Fotografia: João Morgado

#4 Museus fora da caixa? Sim, eles existem no Centro

São ao ar livre mas dizem tanto ou mais sobre a nossa história do que aqueles que estão entre quatro paredes e continuam a proporcionar aos seus visitantes uma viagem pela herança cultural desta região. Querer absorver a cultura que o Centro tem para nos oferecer é o primeiro passo, depois é só deixar-se ir e arriscar em algumas opções desta lista. Descubra as nossas origens em Condeixa-a-Nova, a alguns quilómetros de Coimbra, onde o Museu e Ruínas de Conímbriga dão a conhecer a presença romana no nosso país, desde o século XVI.

A designação é fora da caixa mas o que é facto é que este museu (o que falaremos a seguir) tem vindo a ser nomeado para melhor museu da Europa. Falamos do PO.RO.S – Museu Portugal Romano, em Sicó, localizado na solarenga Quinta de São Tomé, um projeto cultural que faz parte da rota da romanização e mostra bem a riqueza da época romana nesta sub-região.

Nesta região, explore ainda o Portugal dos Pequenitos, um parque temático que surpreende pelas suas dimensões e por recriar tão bem este nosso país, carregado de tradições que não se perderam, ainda, no tempo.

Se procura uma sugestão diferente para conhecer a cultura em Ovar, todos os caminhos apontam para algo tão simples como um passeio (sim, leu bem): agora que as temperaturas colaboram com programas exteriores, opte por passear, sem pressa, nas ruas desta cidade. É que nesta cidade da região Centro, existem pelo menos 800 fachadas de azulejo identificadas, um dos elementos culturais mais característicos desta área e por isso não hesite em substituir uma ida a um museu comum por esta experiência viva: faça o percurso da Rua do Azulejo e depois perca-se no centro da cidade, onde encontrará grande parte destas fachadas artísticas.

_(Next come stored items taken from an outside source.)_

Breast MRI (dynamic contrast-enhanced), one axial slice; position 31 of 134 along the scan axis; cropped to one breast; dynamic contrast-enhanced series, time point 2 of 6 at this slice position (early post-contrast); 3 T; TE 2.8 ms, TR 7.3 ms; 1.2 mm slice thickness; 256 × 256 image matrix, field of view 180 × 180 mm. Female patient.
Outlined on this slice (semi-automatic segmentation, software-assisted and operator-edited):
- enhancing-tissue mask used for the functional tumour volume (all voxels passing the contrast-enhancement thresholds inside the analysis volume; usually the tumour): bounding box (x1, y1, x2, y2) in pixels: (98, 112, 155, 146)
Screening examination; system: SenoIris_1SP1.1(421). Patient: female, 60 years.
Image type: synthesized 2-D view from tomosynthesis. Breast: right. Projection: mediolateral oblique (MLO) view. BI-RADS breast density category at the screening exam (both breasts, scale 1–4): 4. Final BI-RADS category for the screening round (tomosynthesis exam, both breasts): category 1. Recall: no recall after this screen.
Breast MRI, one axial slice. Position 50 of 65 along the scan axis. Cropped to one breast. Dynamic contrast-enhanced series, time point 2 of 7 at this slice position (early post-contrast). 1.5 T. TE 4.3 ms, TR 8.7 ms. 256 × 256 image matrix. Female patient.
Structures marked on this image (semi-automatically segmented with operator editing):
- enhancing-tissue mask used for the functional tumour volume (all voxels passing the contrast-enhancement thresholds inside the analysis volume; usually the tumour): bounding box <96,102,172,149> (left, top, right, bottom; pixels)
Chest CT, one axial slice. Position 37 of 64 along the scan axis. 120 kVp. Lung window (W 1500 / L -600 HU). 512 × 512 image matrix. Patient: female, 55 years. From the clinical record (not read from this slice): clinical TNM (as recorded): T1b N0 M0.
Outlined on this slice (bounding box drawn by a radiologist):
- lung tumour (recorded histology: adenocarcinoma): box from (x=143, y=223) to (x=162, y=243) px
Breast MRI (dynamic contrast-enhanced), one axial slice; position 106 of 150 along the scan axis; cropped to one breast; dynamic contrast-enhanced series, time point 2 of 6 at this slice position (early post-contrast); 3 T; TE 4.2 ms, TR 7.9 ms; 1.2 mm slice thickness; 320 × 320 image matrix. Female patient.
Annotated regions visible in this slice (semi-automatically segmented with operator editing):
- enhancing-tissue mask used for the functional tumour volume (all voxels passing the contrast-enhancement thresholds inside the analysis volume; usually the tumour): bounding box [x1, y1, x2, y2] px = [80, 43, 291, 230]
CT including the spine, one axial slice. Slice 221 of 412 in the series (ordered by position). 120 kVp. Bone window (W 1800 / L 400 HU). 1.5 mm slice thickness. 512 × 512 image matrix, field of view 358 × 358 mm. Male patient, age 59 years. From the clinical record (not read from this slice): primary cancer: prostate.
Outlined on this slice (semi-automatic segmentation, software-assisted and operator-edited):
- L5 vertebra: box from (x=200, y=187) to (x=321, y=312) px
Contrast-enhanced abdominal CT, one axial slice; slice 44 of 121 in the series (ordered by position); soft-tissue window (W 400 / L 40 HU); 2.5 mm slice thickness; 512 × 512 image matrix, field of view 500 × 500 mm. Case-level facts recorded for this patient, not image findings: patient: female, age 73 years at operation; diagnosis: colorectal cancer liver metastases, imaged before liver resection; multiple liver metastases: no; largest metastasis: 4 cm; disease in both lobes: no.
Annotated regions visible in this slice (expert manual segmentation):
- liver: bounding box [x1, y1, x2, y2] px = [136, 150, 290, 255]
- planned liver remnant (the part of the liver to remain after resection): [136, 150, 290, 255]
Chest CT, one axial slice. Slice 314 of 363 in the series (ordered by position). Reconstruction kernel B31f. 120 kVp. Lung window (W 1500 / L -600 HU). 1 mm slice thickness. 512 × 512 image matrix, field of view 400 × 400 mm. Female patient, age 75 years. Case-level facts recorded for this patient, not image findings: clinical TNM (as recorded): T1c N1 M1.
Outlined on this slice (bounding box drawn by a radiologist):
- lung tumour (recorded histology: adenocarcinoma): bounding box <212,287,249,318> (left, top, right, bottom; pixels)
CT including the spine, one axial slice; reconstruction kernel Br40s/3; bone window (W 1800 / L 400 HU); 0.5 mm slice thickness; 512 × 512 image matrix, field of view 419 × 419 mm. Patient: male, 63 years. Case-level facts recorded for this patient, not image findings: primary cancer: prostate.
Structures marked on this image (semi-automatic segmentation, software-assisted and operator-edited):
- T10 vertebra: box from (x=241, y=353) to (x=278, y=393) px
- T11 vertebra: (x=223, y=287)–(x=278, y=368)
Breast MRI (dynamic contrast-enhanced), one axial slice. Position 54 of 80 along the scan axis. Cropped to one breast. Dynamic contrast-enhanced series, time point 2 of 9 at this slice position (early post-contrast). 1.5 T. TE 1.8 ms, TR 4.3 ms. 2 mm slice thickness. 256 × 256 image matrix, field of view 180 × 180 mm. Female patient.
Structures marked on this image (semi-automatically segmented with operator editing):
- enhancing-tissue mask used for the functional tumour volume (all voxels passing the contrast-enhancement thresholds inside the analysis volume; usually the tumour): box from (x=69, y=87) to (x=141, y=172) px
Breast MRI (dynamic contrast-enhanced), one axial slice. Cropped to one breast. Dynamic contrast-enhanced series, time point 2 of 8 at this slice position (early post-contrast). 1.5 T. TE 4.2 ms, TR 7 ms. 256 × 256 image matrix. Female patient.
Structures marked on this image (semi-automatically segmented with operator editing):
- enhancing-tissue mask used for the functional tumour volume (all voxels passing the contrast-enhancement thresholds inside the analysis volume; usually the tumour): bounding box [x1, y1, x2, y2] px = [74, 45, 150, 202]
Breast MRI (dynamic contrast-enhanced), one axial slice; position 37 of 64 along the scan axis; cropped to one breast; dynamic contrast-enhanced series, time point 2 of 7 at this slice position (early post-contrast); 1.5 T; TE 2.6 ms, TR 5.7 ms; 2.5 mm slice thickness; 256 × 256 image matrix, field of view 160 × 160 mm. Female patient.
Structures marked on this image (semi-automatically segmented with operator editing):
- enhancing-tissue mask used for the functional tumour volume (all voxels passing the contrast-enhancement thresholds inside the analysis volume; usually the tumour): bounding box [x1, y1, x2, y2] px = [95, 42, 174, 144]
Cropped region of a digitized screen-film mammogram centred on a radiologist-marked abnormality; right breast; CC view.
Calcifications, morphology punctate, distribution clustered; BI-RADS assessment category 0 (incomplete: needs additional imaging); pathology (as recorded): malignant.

Na região do Oeste, difícil vai ser escolher – esta terra oferece um pouco de tudo, mas foquemo-nos na proposta que lhe fizemos ao início: perca-se por Óbidos, uma das sete Maravilhas de Portugal, que é também conhecida por ser uma das mais belas vilas medievais da Europa, onde o tempo parece não ter avançado. E porque este é um roteiro alternativo que mostra ao leitor o melhor de cada sub-região do Centro de Portugal, não podemos deixar de referir as cidades criativas da UNESCO: ora, Idanha-a-Nova e Leiria têm o título de “Cidade Criativa da Música”, já Óbidos é considerada “Cidade Criativa da Literatura” e as Caldas da Rainha, conhecida pelos seus produtos cerâmicos centenários, é entendida como “Cidade Criativa do Artesanato e Artes Populares”.

Serra da Estrela deveria rimar com altitude, é que além de ser a casa de vilas que cresceram serra acima e isso é belíssimo de se ver, a simplicidade das suas gentes e das tradições que fundaram aqueles locais, apaixonam quem lá passa (e isso também é conhecer a cultura do Centro). A proposta que lhe fazemos é a de conhecer a cidade mais alta de Portugal, a 1056 metros de altitude – falamos, claro, da Guarda -, Manteigas, Seia mas também de Sabugueiro, e procure os elementos e símbolos comunitários como o forno da aldeia, a Igreja Matriz, as fontes, os moinhos de água. Duas últimas referências de movimentos culturais que vai gostar de conhecer: procure o New Hand Lab. Localizado numa fábrica histórica de lanifícios na Covilhã, este espaço promove a criatividade, a inovação e o empreendedorismo através da preservação de histórias associadas ao passado glorioso da indústria da lã nesta região. A segunda sugestão, pergunta o leitor? Queremos falar-lhe das 12 Aldeias Históricas espalhadas pelo centro de Portugal, um acervo único da história do país, que gozam e usufruem da proximidade com a natureza e da simpatia das suas gentes e tradições.

Aldeias Históricas: doze destinos de paragem obrigatória

A viagem ainda agora começou mas já está quase no fim. Em Viseu Dão-Lafões, região de coração lusitano, ligada ao eterno chefe dos Lusitanos, Viriato, a proposta é mais natural. Calce as suas melhores botas e prepare-se para então: conheça a cultura desta região através de Parques e Reservas Naturais como a Reserva Botânica de Cambarinho, em Vouzela, ou o Parque Aquilino Ribeiro e o Parque do Fontelo, ambos em Viseu. Nesta região existem mais propostas a considerar, como o Museu do Caramulo, em Tondela, que conta com obras de Vieira da Silva, Pablo Picasso e Salvador Dalí e uma das mais importantes coleções de automóveis de Portugal. Em Tondela, a criatividade não se esgota na primeira sugestão, fique a saber que poderá também visitar a ACERT, a Associação Cultural e Recreativa de Tondela, que se destaca por uma programação diversificada e conta com exposições, concertos e eventos culturais.

No Médio Tejo, imagine as lendas antigas dos Templários enquanto visita o mítico Castelo de Almourol, envolvido numa mística ímpar que adensa o mistério sobre o passado até aos nossos dias. Esta região, que é também das mais belas do nosso país, dispõe de uma rede de museus que servem todo o tipo de interesses. Em Alcanena, encontramos o Museu da Boneca; em Constância, o Museu dos Rios e das Artes Marítimas e o Borboletário Tropical; no Entroncamento, o Museu Nacional Ferroviário. É de arte que gosta? Sugerimos o Museu Municipal Carlos Reis, localizado na cidade de Torres Novas, e dedicado a este eminente pintor naturalista.

Escrevemos que a viagem ainda agora começou e o texto já está no fim, contudo a História e a tradição cultural da Região do Centro de Portugal não se esgotam nestas palavras. Esta é a porta de entrada: tudo começa aqui, o caminho agora é seu.